**Task objective**
Search the listing below for the word "hombre", and copy every line in which it turns up.

**Information given**
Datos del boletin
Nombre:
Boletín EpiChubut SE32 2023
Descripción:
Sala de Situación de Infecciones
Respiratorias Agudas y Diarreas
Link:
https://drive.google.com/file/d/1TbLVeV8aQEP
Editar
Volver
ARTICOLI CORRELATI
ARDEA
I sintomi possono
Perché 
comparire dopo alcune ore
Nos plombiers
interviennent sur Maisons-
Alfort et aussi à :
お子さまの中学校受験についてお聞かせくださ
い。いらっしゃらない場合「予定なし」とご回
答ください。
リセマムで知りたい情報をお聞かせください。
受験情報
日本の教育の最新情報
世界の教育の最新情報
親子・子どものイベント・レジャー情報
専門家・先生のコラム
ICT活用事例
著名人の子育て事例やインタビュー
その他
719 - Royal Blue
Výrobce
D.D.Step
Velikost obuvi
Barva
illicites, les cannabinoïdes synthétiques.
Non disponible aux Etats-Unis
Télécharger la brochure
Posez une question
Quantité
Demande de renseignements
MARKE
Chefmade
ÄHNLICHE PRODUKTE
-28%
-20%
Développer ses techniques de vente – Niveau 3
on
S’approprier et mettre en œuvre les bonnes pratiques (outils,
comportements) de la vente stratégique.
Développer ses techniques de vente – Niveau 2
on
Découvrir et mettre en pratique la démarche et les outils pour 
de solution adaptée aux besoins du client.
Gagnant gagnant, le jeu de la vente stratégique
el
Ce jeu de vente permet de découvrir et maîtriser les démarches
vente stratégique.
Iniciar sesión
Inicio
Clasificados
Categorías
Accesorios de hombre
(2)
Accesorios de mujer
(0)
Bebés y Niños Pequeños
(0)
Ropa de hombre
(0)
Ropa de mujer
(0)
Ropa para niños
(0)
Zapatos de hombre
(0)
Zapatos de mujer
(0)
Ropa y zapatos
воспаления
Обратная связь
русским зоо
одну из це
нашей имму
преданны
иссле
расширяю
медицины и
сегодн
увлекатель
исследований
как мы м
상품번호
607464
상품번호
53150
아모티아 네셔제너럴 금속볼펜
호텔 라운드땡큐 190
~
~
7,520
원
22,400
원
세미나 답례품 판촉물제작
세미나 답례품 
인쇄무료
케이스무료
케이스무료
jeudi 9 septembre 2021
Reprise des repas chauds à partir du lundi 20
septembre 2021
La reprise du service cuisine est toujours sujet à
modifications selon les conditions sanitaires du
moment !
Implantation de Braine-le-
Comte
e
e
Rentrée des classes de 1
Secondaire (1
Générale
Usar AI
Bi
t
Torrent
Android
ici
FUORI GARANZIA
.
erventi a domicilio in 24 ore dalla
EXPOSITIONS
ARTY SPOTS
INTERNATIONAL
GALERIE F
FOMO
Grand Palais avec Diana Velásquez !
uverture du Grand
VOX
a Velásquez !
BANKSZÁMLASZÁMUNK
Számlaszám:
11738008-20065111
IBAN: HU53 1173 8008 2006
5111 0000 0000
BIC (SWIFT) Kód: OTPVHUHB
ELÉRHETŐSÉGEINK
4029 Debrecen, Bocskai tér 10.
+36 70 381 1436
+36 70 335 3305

**Your solution**
Accesorios de hombre
Ropa de hombre
Zapatos de hombre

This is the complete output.